ROMÃ(CE)

Caloroso e vibrante. É como me lembro daqueles tempos no final da década de 70, onde as tardes passadas na casa de minha avó eram garantia de pura diversão e delícias. No espaço da cozinha, as mulheres mais velhas se mexiam de um lado pro outro, picando cebolas, provando molhos, preparando carnes com seus segredos cheios de temperos, que tomavam todo o ambiente e a imaginação da gente, principalmente quando nos mandavam buscar sabores na venda do turco que por causa da guerra, tinha fugido pro Brasil e sobrevivido graças as especiarias e histórias de sua mãe.
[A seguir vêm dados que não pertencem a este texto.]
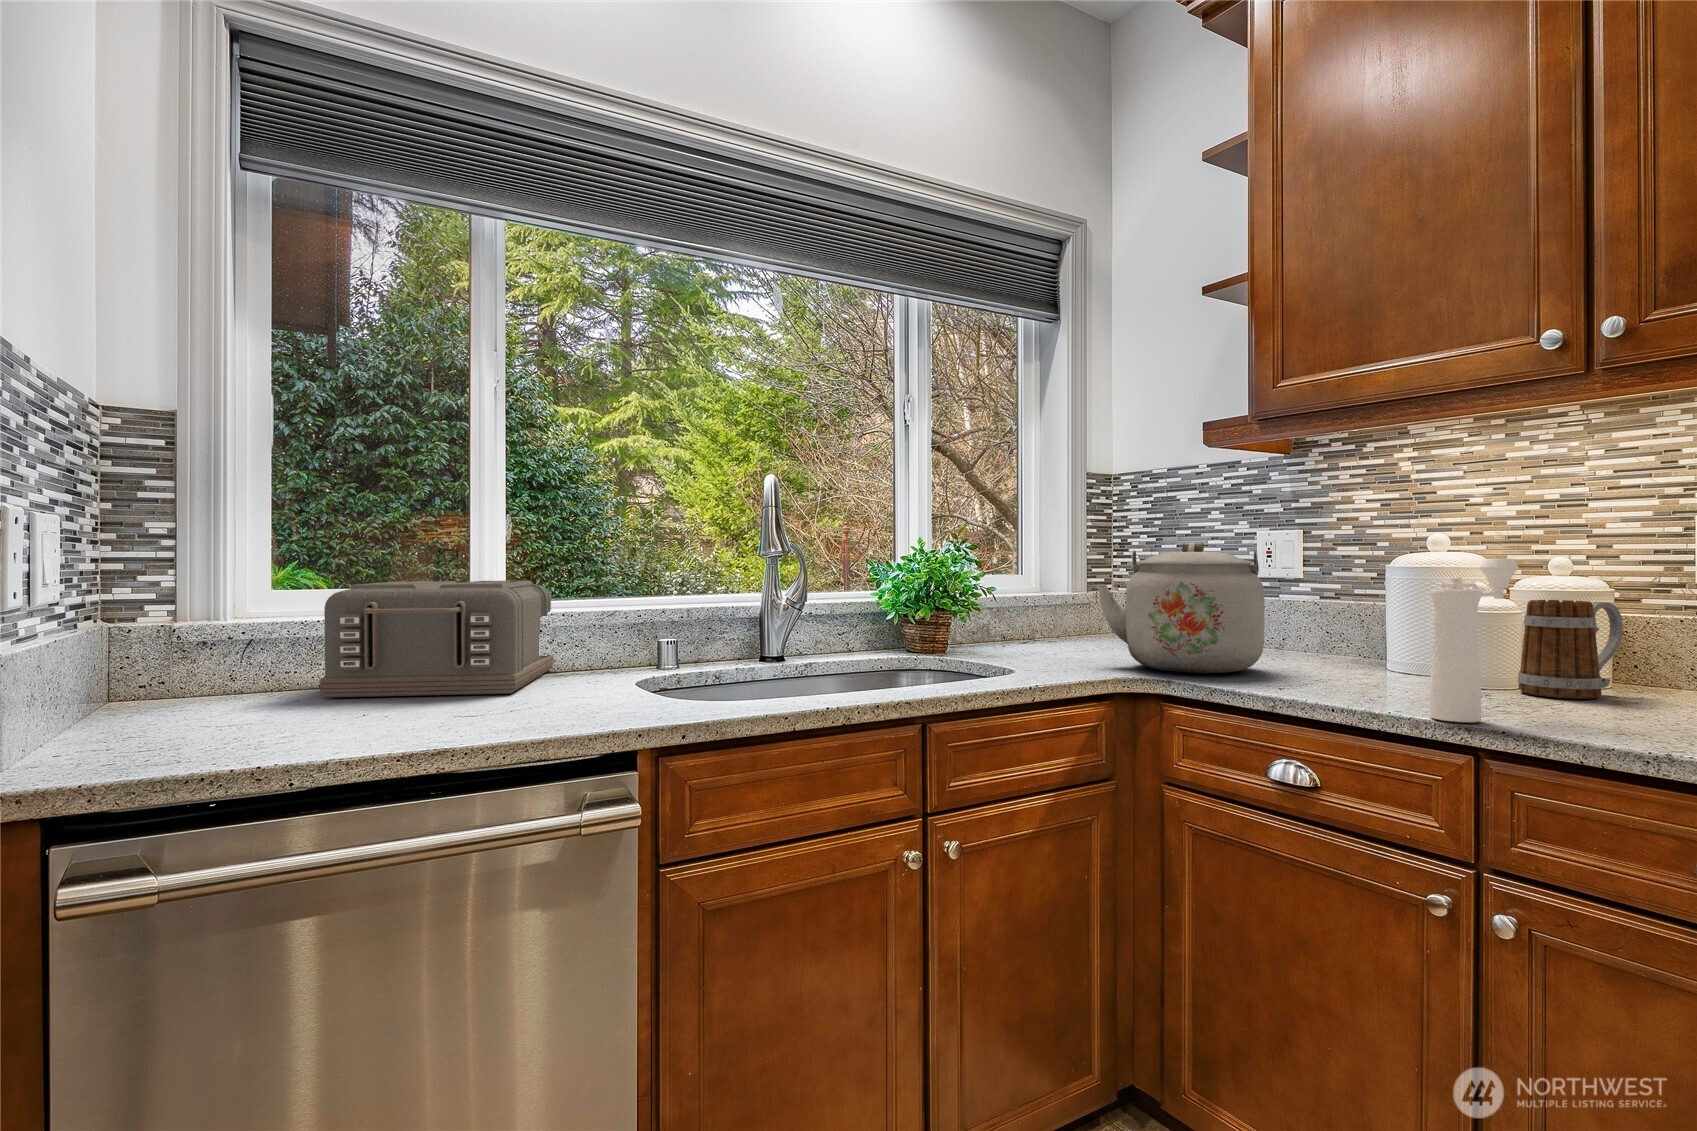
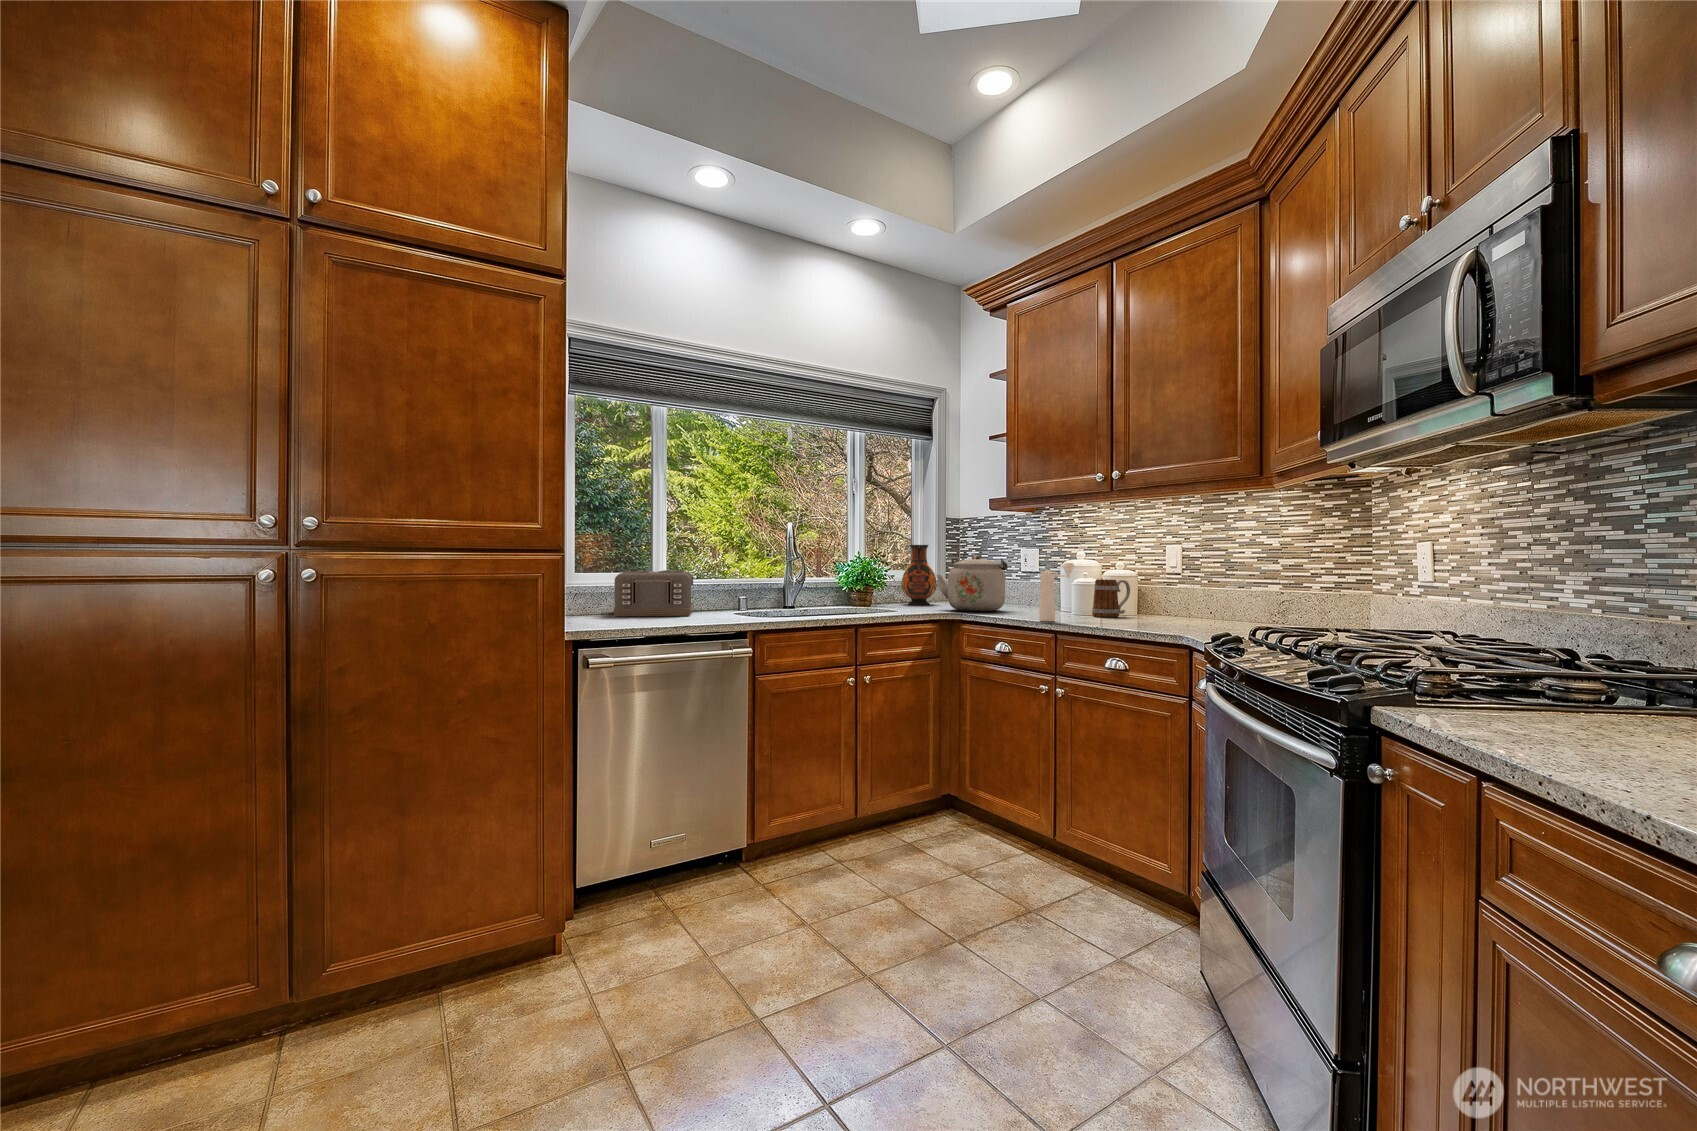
vase: none [1007,523,1081,649] -> present [901,545,937,605]

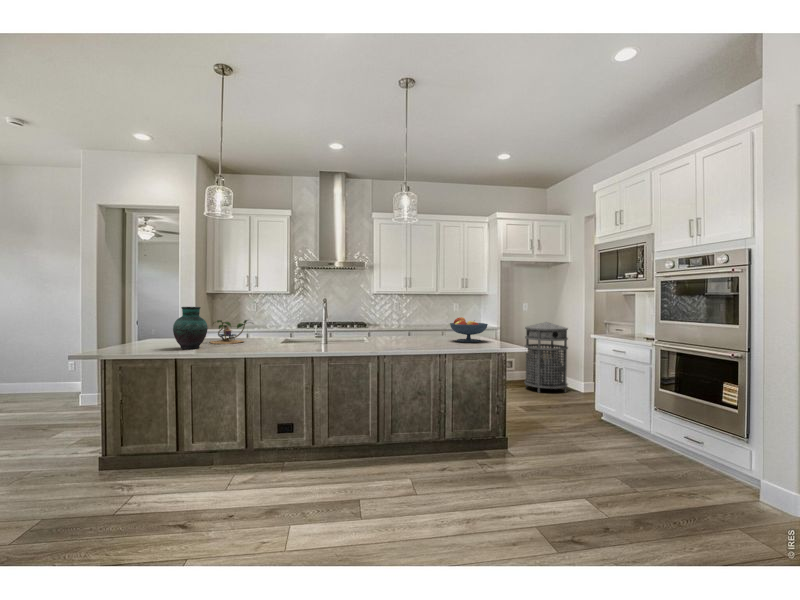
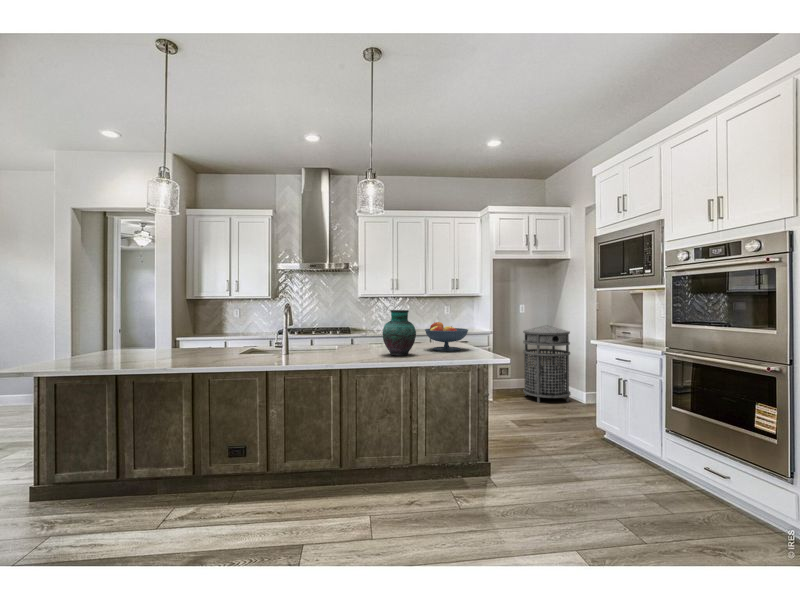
vase: present [173,307,208,349] -> present [383,310,416,356]
plant: present [210,320,248,344] -> none [152,327,203,355]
Entre bonecas, peões, bicicletas e livros, o tempo era medido por correrias, arranhões e muitos band-aids, mas depois de uma tarde de brincadeiras que tinha como pano de fundo um quintal com árvores e liberdade, esperava por mim na mesa da cozinha uma tigela esmaltada de um branco desmaiado pelo tempo, onde sobressaía o vermelho escarlate das bagas de uma romã docemente acarinhadas pelos grãos de açúcar. Primeiro comiam os meus olhos. Depois de saciados, estes davam a vez ao paladar, como um ato de cavalheirismo dos sentidos.

Me lembro que sentava na cadeira de balanço da minha avó, daquelas com telinha e madeira acastanhada e sentia na minha boca o doce dos grãos brancos a serem distraídos com o ácido da fruta, e a cada colherada aquele carrossel de emoções onde eu podia sentir o prazer de trincar cada baga e o aveludado da sua textura me envolvendo de novo. A tigela era esvaziada como se nada mais existisse ou importasse no mundo. A única coisa que conseguia me tirar do transe era perceber que as mãos da minha avó entravam em ação e começavam a descascar novas romãs que saciariam outros apetites.

Nunca mais comi romãs desde esses tempos de infância, talvez porque a preguiça de descascá-las me roube a vontade de come-las, ou, talvez porque me apeteça conservar o seu sabor somente na minha memória, intacto, sem falsificações e fiel a uma imagem de prazer hedonista.